Input for this task START

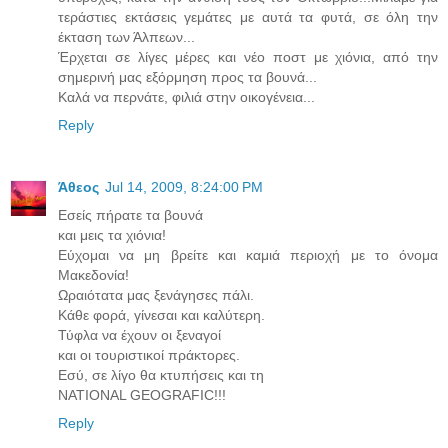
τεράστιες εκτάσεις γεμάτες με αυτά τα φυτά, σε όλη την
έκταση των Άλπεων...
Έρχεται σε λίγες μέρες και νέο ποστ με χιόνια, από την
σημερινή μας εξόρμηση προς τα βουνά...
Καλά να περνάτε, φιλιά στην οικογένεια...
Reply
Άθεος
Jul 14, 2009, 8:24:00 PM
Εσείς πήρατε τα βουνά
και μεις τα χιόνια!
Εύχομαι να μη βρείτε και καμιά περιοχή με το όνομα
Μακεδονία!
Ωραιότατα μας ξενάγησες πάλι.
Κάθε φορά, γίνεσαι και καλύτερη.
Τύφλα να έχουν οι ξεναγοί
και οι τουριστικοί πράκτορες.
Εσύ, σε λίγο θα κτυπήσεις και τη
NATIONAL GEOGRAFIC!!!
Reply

Input for this task END
Input for this task START

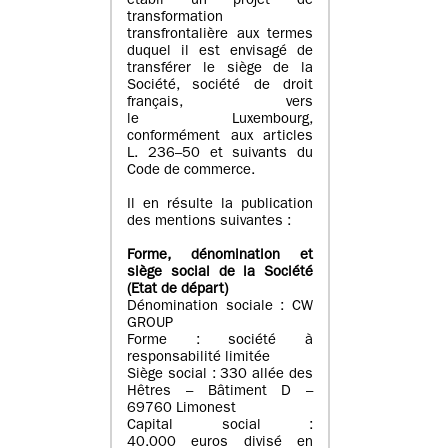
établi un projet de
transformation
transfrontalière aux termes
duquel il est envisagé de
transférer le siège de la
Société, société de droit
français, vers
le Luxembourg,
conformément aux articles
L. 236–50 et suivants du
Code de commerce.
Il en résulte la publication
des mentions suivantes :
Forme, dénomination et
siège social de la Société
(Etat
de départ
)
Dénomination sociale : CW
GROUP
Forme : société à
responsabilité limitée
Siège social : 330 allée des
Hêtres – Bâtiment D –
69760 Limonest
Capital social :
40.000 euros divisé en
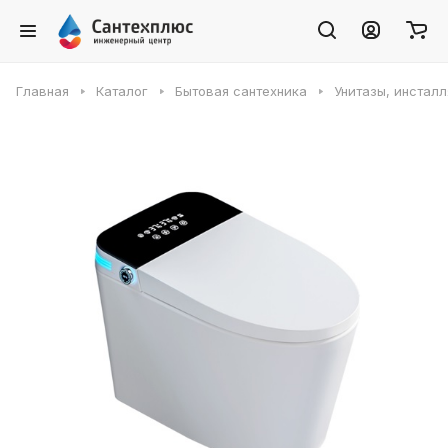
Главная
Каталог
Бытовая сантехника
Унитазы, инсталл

Input for this task END
Input for this task START

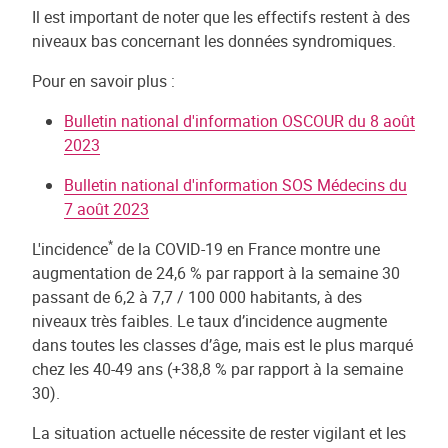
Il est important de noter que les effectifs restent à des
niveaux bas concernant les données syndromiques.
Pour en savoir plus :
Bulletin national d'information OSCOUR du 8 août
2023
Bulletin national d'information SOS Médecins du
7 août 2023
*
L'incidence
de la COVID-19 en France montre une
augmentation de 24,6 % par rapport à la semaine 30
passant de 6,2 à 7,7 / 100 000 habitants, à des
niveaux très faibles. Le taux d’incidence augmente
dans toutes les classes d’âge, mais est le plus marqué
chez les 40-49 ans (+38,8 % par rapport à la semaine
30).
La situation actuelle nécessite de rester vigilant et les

Input for this task END

From the records above, output the lines between the line containing "τεράστιες εκτάσεις γεμάτες" and the line containing "Jul 14, 2009, 8:24:00 PM", inclusive, reproduced verbatim.

τεράστιες εκτάσεις γεμάτες με αυτά τα φυτά, σε όλη την
έκταση των Άλπεων...
Έρχεται σε λίγες μέρες και νέο ποστ με χιόνια, από την
σημερινή μας εξόρμηση προς τα βουνά...
Καλά να περνάτε, φιλιά στην οικογένεια...
Reply
Άθεος
Jul 14, 2009, 8:24:00 PM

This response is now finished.